===== RECORDS FOR THE TASK

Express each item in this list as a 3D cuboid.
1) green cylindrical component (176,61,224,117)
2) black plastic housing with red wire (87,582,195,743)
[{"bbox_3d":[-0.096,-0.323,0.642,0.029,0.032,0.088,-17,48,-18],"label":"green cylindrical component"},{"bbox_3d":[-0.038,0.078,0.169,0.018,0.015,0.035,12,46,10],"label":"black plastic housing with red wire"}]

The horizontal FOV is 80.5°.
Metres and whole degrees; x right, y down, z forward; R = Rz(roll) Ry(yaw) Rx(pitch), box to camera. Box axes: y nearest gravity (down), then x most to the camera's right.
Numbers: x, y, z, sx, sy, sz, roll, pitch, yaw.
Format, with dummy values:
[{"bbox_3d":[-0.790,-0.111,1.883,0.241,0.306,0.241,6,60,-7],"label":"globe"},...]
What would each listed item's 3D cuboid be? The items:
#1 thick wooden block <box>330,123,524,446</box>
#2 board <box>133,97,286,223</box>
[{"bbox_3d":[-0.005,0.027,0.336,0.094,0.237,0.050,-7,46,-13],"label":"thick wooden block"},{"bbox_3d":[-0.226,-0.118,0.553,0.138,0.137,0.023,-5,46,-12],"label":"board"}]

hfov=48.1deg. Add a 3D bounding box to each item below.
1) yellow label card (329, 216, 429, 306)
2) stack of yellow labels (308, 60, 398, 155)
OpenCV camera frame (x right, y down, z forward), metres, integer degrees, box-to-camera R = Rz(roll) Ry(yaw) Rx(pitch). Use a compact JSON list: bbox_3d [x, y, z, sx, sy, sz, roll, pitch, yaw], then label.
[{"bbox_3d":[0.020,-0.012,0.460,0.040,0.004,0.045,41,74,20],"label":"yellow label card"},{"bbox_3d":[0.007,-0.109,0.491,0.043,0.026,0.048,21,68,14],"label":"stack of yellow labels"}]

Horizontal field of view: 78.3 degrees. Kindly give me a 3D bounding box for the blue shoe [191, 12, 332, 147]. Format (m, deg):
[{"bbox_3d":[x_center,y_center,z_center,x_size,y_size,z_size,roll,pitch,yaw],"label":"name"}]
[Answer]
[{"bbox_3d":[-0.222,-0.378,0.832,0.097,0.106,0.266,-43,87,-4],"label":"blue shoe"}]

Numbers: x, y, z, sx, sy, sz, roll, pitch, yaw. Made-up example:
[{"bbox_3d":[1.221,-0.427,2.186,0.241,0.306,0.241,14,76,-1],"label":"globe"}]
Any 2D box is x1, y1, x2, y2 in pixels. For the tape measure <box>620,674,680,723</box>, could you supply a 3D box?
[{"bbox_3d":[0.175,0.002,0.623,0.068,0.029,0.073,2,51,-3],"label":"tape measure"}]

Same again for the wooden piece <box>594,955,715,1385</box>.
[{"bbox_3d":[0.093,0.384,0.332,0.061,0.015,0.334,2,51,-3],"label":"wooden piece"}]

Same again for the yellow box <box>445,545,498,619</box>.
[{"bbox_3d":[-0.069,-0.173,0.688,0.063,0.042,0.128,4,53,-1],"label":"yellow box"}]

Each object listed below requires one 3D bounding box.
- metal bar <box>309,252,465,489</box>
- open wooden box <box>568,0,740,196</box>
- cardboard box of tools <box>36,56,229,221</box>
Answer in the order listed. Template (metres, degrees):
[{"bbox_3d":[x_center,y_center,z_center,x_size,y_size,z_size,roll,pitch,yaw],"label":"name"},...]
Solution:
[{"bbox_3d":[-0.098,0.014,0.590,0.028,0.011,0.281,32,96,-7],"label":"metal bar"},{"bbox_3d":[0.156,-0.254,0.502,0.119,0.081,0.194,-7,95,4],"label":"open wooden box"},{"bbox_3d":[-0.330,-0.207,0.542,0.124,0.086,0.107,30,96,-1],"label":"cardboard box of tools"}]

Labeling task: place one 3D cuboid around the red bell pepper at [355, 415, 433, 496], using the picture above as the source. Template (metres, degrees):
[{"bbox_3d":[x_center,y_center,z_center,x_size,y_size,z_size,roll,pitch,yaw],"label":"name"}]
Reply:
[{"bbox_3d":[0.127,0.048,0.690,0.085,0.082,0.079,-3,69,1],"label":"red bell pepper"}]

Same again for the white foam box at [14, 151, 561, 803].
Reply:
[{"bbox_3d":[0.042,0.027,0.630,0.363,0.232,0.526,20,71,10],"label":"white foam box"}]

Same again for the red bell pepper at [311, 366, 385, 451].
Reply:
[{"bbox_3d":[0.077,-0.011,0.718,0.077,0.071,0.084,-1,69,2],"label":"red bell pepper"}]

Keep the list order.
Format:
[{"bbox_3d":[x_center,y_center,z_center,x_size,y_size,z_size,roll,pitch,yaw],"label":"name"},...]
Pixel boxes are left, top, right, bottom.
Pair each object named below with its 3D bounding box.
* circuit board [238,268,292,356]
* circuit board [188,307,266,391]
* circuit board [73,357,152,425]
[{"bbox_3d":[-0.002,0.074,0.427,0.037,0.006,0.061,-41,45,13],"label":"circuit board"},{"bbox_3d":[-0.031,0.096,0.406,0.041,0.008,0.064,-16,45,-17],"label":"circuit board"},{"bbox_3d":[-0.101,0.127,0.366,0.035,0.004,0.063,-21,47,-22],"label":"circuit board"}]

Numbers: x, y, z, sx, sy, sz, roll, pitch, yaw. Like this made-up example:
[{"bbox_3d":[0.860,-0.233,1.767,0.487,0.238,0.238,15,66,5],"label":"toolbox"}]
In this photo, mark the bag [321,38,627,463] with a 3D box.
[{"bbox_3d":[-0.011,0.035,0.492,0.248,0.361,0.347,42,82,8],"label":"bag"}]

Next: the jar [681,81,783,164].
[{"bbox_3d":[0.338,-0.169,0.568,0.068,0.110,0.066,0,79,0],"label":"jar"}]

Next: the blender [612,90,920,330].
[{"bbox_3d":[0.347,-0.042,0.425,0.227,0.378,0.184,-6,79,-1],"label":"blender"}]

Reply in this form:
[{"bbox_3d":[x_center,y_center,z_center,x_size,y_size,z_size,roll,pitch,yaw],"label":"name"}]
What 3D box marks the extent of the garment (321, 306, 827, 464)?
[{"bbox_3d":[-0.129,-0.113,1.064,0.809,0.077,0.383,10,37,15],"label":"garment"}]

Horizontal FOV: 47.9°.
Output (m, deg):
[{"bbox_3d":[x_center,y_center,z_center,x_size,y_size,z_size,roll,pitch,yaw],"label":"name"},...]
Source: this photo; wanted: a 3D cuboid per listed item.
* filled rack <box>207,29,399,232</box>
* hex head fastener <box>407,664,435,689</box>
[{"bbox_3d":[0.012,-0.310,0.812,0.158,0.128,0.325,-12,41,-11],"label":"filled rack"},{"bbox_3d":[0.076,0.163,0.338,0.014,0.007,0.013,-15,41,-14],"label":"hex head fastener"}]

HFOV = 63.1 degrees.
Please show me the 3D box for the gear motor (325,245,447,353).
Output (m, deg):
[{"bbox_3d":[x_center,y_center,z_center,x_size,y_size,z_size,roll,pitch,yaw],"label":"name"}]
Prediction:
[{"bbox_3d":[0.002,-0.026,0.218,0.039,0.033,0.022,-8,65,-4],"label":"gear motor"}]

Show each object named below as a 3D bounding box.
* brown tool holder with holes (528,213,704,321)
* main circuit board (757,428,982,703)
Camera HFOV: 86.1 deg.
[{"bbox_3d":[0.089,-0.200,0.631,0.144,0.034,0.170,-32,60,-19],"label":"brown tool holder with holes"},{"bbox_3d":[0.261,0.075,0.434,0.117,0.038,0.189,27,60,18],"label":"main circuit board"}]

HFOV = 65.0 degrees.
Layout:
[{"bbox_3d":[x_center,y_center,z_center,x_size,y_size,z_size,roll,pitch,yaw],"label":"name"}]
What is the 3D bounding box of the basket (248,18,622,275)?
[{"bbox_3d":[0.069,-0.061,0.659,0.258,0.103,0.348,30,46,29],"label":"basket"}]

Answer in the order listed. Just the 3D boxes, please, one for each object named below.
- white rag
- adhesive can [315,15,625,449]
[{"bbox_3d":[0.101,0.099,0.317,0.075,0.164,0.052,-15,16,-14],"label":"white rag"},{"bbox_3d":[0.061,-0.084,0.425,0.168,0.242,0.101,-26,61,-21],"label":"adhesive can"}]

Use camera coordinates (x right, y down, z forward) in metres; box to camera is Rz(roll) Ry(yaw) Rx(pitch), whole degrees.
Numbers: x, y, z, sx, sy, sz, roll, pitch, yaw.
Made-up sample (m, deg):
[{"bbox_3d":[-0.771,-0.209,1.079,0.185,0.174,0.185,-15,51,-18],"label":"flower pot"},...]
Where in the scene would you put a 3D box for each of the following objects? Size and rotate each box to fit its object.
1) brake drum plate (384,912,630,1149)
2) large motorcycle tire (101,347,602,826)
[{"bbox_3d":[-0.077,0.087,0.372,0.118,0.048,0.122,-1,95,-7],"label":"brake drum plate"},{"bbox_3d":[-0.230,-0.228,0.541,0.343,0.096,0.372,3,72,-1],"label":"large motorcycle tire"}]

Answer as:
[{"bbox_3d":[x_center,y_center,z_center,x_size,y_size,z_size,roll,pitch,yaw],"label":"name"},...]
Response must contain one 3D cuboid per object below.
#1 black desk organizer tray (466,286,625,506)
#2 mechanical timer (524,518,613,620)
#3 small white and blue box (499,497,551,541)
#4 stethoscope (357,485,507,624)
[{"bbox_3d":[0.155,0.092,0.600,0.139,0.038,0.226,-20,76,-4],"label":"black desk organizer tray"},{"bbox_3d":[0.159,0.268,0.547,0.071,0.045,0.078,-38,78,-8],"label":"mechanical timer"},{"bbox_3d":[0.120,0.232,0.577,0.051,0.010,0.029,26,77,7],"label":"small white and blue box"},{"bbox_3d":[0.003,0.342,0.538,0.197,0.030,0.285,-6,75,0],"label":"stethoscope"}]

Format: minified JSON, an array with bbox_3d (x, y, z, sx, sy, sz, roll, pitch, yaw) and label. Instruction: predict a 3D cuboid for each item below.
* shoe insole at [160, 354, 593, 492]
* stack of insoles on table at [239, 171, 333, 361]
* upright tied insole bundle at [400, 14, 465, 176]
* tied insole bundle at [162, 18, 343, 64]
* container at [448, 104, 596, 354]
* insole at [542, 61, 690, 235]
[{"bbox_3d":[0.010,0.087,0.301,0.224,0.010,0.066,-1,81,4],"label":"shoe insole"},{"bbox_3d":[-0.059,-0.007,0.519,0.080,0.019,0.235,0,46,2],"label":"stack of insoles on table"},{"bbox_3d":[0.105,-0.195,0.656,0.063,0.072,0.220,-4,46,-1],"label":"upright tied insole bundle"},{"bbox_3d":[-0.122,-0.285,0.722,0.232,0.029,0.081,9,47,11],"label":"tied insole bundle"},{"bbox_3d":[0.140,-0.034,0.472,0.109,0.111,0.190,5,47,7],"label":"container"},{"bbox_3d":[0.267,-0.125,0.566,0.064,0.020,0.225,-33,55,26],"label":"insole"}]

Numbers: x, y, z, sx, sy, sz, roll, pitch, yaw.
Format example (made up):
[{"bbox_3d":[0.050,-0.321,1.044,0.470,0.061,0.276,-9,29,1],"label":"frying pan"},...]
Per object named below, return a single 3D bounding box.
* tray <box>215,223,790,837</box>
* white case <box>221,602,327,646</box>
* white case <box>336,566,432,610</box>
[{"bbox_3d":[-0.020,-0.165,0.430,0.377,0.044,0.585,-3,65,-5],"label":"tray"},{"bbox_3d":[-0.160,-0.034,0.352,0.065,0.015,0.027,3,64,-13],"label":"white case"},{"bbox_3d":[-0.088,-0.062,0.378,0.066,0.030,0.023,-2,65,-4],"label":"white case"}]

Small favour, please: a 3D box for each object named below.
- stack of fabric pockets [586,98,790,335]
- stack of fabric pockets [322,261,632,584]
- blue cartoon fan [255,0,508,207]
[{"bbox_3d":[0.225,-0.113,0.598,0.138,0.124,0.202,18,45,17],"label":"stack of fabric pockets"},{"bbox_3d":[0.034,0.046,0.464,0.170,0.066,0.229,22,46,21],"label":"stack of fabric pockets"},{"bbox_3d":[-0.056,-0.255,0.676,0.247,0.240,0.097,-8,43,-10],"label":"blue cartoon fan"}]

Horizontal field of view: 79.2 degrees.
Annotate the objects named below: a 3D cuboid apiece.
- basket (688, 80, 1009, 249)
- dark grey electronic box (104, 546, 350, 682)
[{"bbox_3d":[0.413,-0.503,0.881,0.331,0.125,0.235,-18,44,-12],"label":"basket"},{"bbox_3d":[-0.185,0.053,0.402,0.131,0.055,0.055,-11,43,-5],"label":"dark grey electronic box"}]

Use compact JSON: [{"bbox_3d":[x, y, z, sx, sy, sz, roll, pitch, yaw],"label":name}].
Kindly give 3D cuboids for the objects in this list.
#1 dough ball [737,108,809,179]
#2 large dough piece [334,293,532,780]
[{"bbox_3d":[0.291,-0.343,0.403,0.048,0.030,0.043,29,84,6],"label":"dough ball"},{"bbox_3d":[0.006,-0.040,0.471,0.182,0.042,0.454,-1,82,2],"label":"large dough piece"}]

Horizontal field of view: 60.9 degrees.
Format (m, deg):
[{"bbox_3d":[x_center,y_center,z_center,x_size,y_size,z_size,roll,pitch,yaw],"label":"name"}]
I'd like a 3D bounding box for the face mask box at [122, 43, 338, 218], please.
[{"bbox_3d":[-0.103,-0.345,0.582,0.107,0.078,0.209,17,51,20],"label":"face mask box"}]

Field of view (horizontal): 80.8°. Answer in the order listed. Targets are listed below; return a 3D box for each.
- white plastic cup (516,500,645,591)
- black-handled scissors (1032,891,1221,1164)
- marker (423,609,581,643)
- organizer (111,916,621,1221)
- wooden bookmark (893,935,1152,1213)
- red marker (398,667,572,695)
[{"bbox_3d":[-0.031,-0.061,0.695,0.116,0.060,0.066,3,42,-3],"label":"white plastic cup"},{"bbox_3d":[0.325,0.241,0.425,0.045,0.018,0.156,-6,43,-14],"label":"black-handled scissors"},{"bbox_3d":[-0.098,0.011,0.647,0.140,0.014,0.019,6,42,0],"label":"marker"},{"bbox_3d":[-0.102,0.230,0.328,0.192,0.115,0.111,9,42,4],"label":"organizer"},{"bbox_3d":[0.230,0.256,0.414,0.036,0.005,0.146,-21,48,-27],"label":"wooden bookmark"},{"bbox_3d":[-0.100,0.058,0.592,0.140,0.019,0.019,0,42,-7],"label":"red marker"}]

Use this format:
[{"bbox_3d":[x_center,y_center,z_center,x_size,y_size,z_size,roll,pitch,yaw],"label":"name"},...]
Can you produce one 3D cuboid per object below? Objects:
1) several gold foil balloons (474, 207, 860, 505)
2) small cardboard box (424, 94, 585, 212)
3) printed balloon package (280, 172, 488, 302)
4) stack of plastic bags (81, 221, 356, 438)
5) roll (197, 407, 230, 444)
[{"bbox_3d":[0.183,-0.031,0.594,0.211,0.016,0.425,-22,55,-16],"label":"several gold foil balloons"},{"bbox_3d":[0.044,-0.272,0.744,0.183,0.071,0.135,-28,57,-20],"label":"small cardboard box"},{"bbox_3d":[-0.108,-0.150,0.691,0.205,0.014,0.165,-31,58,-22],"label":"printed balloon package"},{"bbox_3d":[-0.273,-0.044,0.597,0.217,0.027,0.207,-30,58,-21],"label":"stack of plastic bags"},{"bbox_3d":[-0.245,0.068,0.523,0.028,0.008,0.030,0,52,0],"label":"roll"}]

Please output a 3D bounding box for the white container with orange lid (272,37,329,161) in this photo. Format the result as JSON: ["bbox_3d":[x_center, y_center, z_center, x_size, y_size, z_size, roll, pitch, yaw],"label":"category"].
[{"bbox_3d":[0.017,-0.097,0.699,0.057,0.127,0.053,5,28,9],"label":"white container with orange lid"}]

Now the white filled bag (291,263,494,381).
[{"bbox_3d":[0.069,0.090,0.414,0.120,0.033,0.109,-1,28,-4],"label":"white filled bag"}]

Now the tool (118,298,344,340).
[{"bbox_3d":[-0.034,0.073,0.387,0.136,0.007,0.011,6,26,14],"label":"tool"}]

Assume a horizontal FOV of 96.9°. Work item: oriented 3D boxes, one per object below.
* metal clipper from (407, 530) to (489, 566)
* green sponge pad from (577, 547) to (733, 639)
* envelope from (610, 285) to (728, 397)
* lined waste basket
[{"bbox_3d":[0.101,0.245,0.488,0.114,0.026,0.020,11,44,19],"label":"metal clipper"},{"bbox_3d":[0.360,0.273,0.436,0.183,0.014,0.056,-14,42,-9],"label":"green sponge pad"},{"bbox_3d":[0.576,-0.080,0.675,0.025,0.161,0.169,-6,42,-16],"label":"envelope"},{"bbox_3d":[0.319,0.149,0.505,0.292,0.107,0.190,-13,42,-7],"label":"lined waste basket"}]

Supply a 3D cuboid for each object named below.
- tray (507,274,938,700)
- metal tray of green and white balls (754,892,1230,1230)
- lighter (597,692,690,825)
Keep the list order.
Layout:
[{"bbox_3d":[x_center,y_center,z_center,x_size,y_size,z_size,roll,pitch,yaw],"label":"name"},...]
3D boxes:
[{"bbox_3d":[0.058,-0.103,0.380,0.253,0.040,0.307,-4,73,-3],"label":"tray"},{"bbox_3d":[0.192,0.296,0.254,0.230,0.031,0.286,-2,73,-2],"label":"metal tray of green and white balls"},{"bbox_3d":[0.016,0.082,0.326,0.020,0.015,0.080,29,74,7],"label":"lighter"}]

==========

* _PROBLEM STATEMENT_: Word for word, set down the lines from the beginning of the records through the line that holds "#1 thick wooden". Leave out the rest.

* _RESULT FOR THIS TASK_:
Express each item in this list as a 3D cuboid.
1) green cylindrical component (176,61,224,117)
2) black plastic housing with red wire (87,582,195,743)
[{"bbox_3d":[-0.096,-0.323,0.642,0.029,0.032,0.088,-17,48,-18],"label":"green cylindrical component"},{"bbox_3d":[-0.038,0.078,0.169,0.018,0.015,0.035,12,46,10],"label":"black plastic housing with red wire"}]

The horizontal FOV is 80.5°.
Metres and whole degrees; x right, y down, z forward; R = Rz(roll) Ry(yaw) Rx(pitch), box to camera. Box axes: y nearest gravity (down), then x most to the camera's right.
Numbers: x, y, z, sx, sy, sz, roll, pitch, yaw.
Format, with dummy values:
[{"bbox_3d":[-0.790,-0.111,1.883,0.241,0.306,0.241,6,60,-7],"label":"globe"},...]
What would each listed item's 3D cuboid be? The items:
#1 thick wooden block <box>330,123,524,446</box>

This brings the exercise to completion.